Activity:
Please copy out every line of the listing below in which the word "Engineering" appears.
[Opening Data shown section]
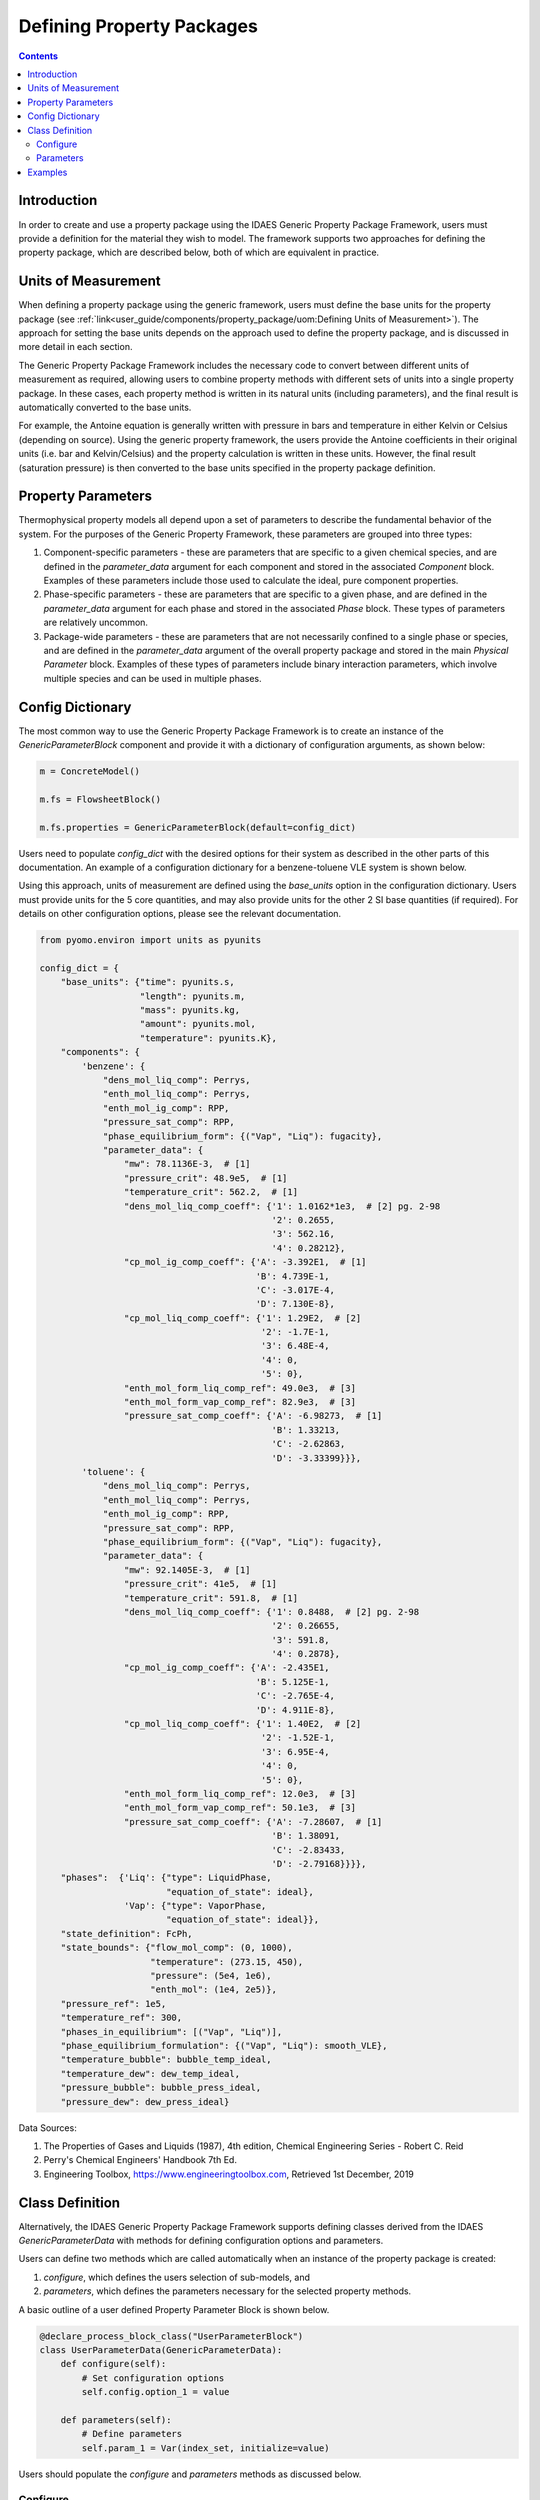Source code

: Defining Property Packages
==========================

.. contents:: Contents 
    :depth: 2

Introduction
------------

In order to create and use a property package using the IDAES Generic Property Package Framework, users must provide a definition for the material they wish to model. The framework supports two approaches for defining the property package, which are described below, both of which are equivalent in practice.

Units of Measurement
--------------------

When defining a property package using the generic framework, users must define the base units for the property package (see :ref:`link<user_guide/components/property_package/uom:Defining Units of Measurement>`). The approach for setting the base units depends on the approach used to define the property package, and is discussed in more detail in each section.

The Generic Property Package Framework includes the necessary code to convert between different units of measurement as required, allowing users to combine property methods with different sets of units into a single property package. In these cases, each property method is written in its natural units (including parameters), and the final result is automatically converted to the base units.

For example, the Antoine equation is generally written with pressure in bars and temperature in either Kelvin or Celsius (depending on source). Using the generic property framework, the users provide the Antoine coefficients in their original units (i.e. bar and Kelvin/Celsius) and the property calculation is written in these units. However, the final result (saturation pressure) is then converted to the base units specified in the property package definition.

Property Parameters
-------------------

Thermophysical property models all depend upon a set of parameters to describe the fundamental behavior of the system. For the purposes of the Generic Property Framework, these parameters are grouped into three types:

1. Component-specific parameters - these are parameters that are specific to a given chemical species, and are defined in the `parameter_data` argument for each component and stored in the associated `Component` block. Examples of these parameters include those used to calculate the ideal, pure component properties.
2. Phase-specific parameters - these are parameters that are specific to a given phase, and are defined in the `parameter_data` argument for each phase and stored in the associated `Phase` block. These types of parameters are relatively uncommon.
3. Package-wide parameters - these are parameters that are not necessarily confined to a single phase or species, and are defined in the `parameter_data` argument of the overall property package and stored in the main `Physical Parameter` block. Examples of these types of parameters include binary interaction parameters, which involve multiple species and can be used in multiple phases.

Config Dictionary
-----------------

The most common way to use the Generic Property Package Framework is to create an instance of the `GenericParameterBlock` component and provide it with a dictionary of configuration arguments, as shown below:

.. code-block:: python

    m = ConcreteModel()

    m.fs = FlowsheetBlock()

    m.fs.properties = GenericParameterBlock(default=config_dict)

Users need to populate `config_dict` with the desired options for their system as described in the other parts of this documentation. An example of a configuration dictionary for a benzene-toluene VLE system is shown below.

Using this approach, units of measurement are defined using the `base_units` option in the configuration dictionary. Users must provide units for the 5 core quantities, and may also provide units for the other 2 SI base quantities (if required). For details on other configuration options, please see the relevant documentation.

.. code-block:: python

    from pyomo.environ import units as pyunits

    config_dict = {
        "base_units": {"time": pyunits.s,
                       "length": pyunits.m,
                       "mass": pyunits.kg,
                       "amount": pyunits.mol,
                       "temperature": pyunits.K},
        "components": {
            'benzene': {
                "dens_mol_liq_comp": Perrys,
                "enth_mol_liq_comp": Perrys,
                "enth_mol_ig_comp": RPP,
                "pressure_sat_comp": RPP,
                "phase_equilibrium_form": {("Vap", "Liq"): fugacity},
                "parameter_data": {
                    "mw": 78.1136E-3,  # [1]
                    "pressure_crit": 48.9e5,  # [1]
                    "temperature_crit": 562.2,  # [1]
                    "dens_mol_liq_comp_coeff": {'1': 1.0162*1e3,  # [2] pg. 2-98
                                                '2': 0.2655,
                                                '3': 562.16,
                                                '4': 0.28212},
                    "cp_mol_ig_comp_coeff": {'A': -3.392E1,  # [1]
                                             'B': 4.739E-1,
                                             'C': -3.017E-4,
                                             'D': 7.130E-8},
                    "cp_mol_liq_comp_coeff": {'1': 1.29E2,  # [2]
                                              '2': -1.7E-1,
                                              '3': 6.48E-4,
                                              '4': 0,
                                              '5': 0},
                    "enth_mol_form_liq_comp_ref": 49.0e3,  # [3]
                    "enth_mol_form_vap_comp_ref": 82.9e3,  # [3]
                    "pressure_sat_comp_coeff": {'A': -6.98273,  # [1]
                                                'B': 1.33213,
                                                'C': -2.62863,
                                                'D': -3.33399}}},
            'toluene': {
                "dens_mol_liq_comp": Perrys,
                "enth_mol_liq_comp": Perrys,
                "enth_mol_ig_comp": RPP,
                "pressure_sat_comp": RPP,
                "phase_equilibrium_form": {("Vap", "Liq"): fugacity},
                "parameter_data": {
                    "mw": 92.1405E-3,  # [1]
                    "pressure_crit": 41e5,  # [1]
                    "temperature_crit": 591.8,  # [1]
                    "dens_mol_liq_comp_coeff": {'1': 0.8488,  # [2] pg. 2-98
                                                '2': 0.26655,
                                                '3': 591.8,
                                                '4': 0.2878},
                    "cp_mol_ig_comp_coeff": {'A': -2.435E1,
                                             'B': 5.125E-1,
                                             'C': -2.765E-4,
                                             'D': 4.911E-8},
                    "cp_mol_liq_comp_coeff": {'1': 1.40E2,  # [2]
                                              '2': -1.52E-1,
                                              '3': 6.95E-4,
                                              '4': 0,
                                              '5': 0},
                    "enth_mol_form_liq_comp_ref": 12.0e3,  # [3]
                    "enth_mol_form_vap_comp_ref": 50.1e3,  # [3]
                    "pressure_sat_comp_coeff": {'A': -7.28607,  # [1]
                                                'B': 1.38091,
                                                'C': -2.83433,
                                                'D': -2.79168}}}},
        "phases":  {'Liq': {"type": LiquidPhase,
                            "equation_of_state": ideal},
                    'Vap': {"type": VaporPhase,
                            "equation_of_state": ideal}},
        "state_definition": FcPh,
        "state_bounds": {"flow_mol_comp": (0, 1000),
                         "temperature": (273.15, 450),
                         "pressure": (5e4, 1e6),
                         "enth_mol": (1e4, 2e5)},
        "pressure_ref": 1e5,
        "temperature_ref": 300,
        "phases_in_equilibrium": [("Vap", "Liq")],
        "phase_equilibrium_formulation": {("Vap", "Liq"): smooth_VLE},
        "temperature_bubble": bubble_temp_ideal,
        "temperature_dew": dew_temp_ideal,
        "pressure_bubble": bubble_press_ideal,
        "pressure_dew": dew_press_ideal}

Data Sources:

1. The Properties of Gases and Liquids (1987), 4th edition, Chemical Engineering Series - Robert C. Reid
2. Perry's Chemical Engineers' Handbook 7th Ed.
3. Engineering Toolbox, https://www.engineeringtoolbox.com, Retrieved 1st December, 2019

Class Definition
----------------

Alternatively, the IDAES Generic Property Package Framework supports defining classes derived from the IDAES `GenericParameterData` with methods for defining configuration options and parameters.

Users can define two methods which are called automatically when an instance of the property package is created:

1. `configure`, which defines the users selection of sub-models, and
2. `parameters`, which defines the parameters necessary for the selected property methods.

A basic outline of a user defined Property Parameter Block is shown below.

.. code-block:: python

    @declare_process_block_class("UserParameterBlock")
    class UserParameterData(GenericParameterData):
        def configure(self):
            # Set configuration options
            self.config.option_1 = value

        def parameters(self):
            # Define parameters
            self.param_1 = Var(index_set, initialize=value)

Users should populate the `configure` and `parameters` methods as discussed below.

Configure
^^^^^^^^^

The 'configure` method is used to assign values to the configuration arguments, using the format `self.config.option_name = value`. Users will also need to set the units of measurement in the property package metadata.

Parameters
^^^^^^^^^^

The `parameters` method is used to construct all the parameters associated with the property calculations and to specify values for these. The list of necessary parameters is based on the configuration options and the selected methods. Each method lists their necessary parameters in their documentation. Users need only define those parameters required by the options they have chosen.

Examples
--------

Examples of using the IDAES Generic Property Package Framework can be found in the `idaes/property_models/core/examples` folder.
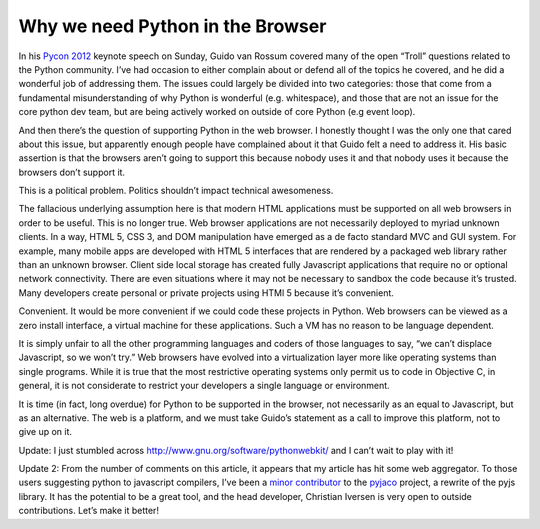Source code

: Why we need Python in the Browser
=================================

In his `Pycon 2012 <https://us.pycon.org/2012/>`_  keynote speech on Sunday, Guido van Rossum covered many of the open “Troll” questions related to the Python community. I’ve had occasion to either complain about or defend all of the topics he covered, and he did a wonderful job of addressing them. The issues could largely be divided into two categories: those that come from a fundamental misunderstanding of why Python is wonderful (e.g. whitespace), and those that are not an issue for the core python dev team, but are being actively worked on outside of core Python (e.g event loop).

And then there’s the question of supporting Python in the web browser. I honestly thought I was the only one that cared about this issue, but apparently enough people have complained about it that Guido felt a need to address it. His basic assertion is that the browsers aren’t going to support this because nobody uses it and that nobody uses it because the browsers don’t support it.

This is a political problem. Politics shouldn’t impact technical awesomeness.

The fallacious underlying assumption here is that modern HTML applications must be supported on all web browsers in order to be useful. This is no longer true. Web browser applications are not necessarily deployed to myriad unknown clients. In a way, HTML 5, CSS 3, and DOM manipulation have emerged as a de facto standard MVC and GUI system. For example, many mobile apps are developed with HTML 5 interfaces that are rendered by a packaged web library rather than an unknown browser. Client side local storage has created fully Javascript applications that require no or optional network connectivity. There are even situations where it may not be necessary to sandbox the code because it’s trusted. Many developers create personal or private projects using HTMl 5 because it’s convenient.

Convenient. It would be more convenient if we could code these projects in Python. Web browsers can be viewed as a zero install interface, a virtual machine for these applications. Such a VM has no reason to be language dependent.

It is simply unfair to all the other programming languages and coders of those languages to say, “we can’t displace Javascript, so we won’t try.” Web browsers have evolved into a virtualization layer more like operating systems than single programs. While it is true that the most restrictive operating systems only permit us to code in Objective C, in general, it is not considerate to restrict your developers a single language or environment.

It is time (in fact, long overdue) for Python to be supported in the browser, not necessarily as an equal to Javascript, but as an alternative. The web is a platform, and we must take Guido’s statement as a call to improve this platform, not to give up on it.

Update: I just stumbled across http://www.gnu.org/software/pythonwebkit/ and I can’t wait to play with it!

Update 2: From the number of comments on this article, it appears that my article has hit some web aggregator. To those users suggesting python to javascript compilers, I’ve been a `minor contributor <http://archlinux.me/dusty/tag/pyjaco/>`_  to the `pyjaco <http://pyjaco.org/>`_  project, a rewrite of the pyjs library. It has the potential to be a great tool, and the head developer, Christian Iversen is very open to outside contributions. Let’s make it better!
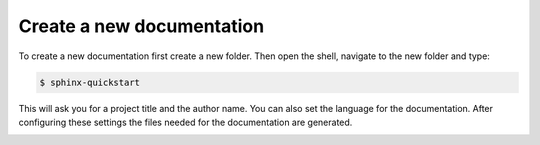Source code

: Create a new documentation
--------------------------

To create a new documentation first create a new folder. Then open the shell, navigate to the new folder and type:

.. code-block::

   $ sphinx-quickstart

This will ask you for a project title and the author name. You can also set the language for the documentation. After configuring these settings the files needed for the documentation are generated.

.. image:: ../images/new-project.png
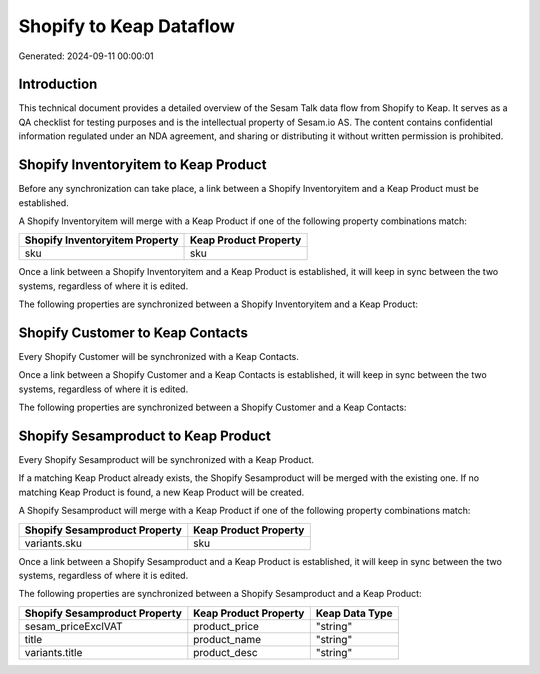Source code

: ========================
Shopify to Keap Dataflow
========================

Generated: 2024-09-11 00:00:01

Introduction
------------

This technical document provides a detailed overview of the Sesam Talk data flow from Shopify to Keap. It serves as a QA checklist for testing purposes and is the intellectual property of Sesam.io AS. The content contains confidential information regulated under an NDA agreement, and sharing or distributing it without written permission is prohibited.

Shopify Inventoryitem to Keap Product
-------------------------------------
Before any synchronization can take place, a link between a Shopify Inventoryitem and a Keap Product must be established.

A Shopify Inventoryitem will merge with a Keap Product if one of the following property combinations match:

.. list-table::
   :header-rows: 1

   * - Shopify Inventoryitem Property
     - Keap Product Property
   * - sku
     - sku

Once a link between a Shopify Inventoryitem and a Keap Product is established, it will keep in sync between the two systems, regardless of where it is edited.

The following properties are synchronized between a Shopify Inventoryitem and a Keap Product:

.. list-table::
   :header-rows: 1

   * - Shopify Inventoryitem Property
     - Keap Product Property
     - Keap Data Type


Shopify Customer to Keap Contacts
---------------------------------
Every Shopify Customer will be synchronized with a Keap Contacts.

Once a link between a Shopify Customer and a Keap Contacts is established, it will keep in sync between the two systems, regardless of where it is edited.

The following properties are synchronized between a Shopify Customer and a Keap Contacts:

.. list-table::
   :header-rows: 1

   * - Shopify Customer Property
     - Keap Contacts Property
     - Keap Data Type


Shopify Sesamproduct to Keap Product
------------------------------------
Every Shopify Sesamproduct will be synchronized with a Keap Product.

If a matching Keap Product already exists, the Shopify Sesamproduct will be merged with the existing one.
If no matching Keap Product is found, a new Keap Product will be created.

A Shopify Sesamproduct will merge with a Keap Product if one of the following property combinations match:

.. list-table::
   :header-rows: 1

   * - Shopify Sesamproduct Property
     - Keap Product Property
   * - variants.sku
     - sku

Once a link between a Shopify Sesamproduct and a Keap Product is established, it will keep in sync between the two systems, regardless of where it is edited.

The following properties are synchronized between a Shopify Sesamproduct and a Keap Product:

.. list-table::
   :header-rows: 1

   * - Shopify Sesamproduct Property
     - Keap Product Property
     - Keap Data Type
   * - sesam_priceExclVAT
     - product_price
     - "string"
   * - title
     - product_name
     - "string"
   * - variants.title
     - product_desc
     - "string"

[Closing Data shown section]
Answer space:
1. The Properties of Gases and Liquids (1987), 4th edition, Chemical Engineering Series - Robert C. Reid
3. Engineering Toolbox, https://www.engineeringtoolbox.com, Retrieved 1st December, 2019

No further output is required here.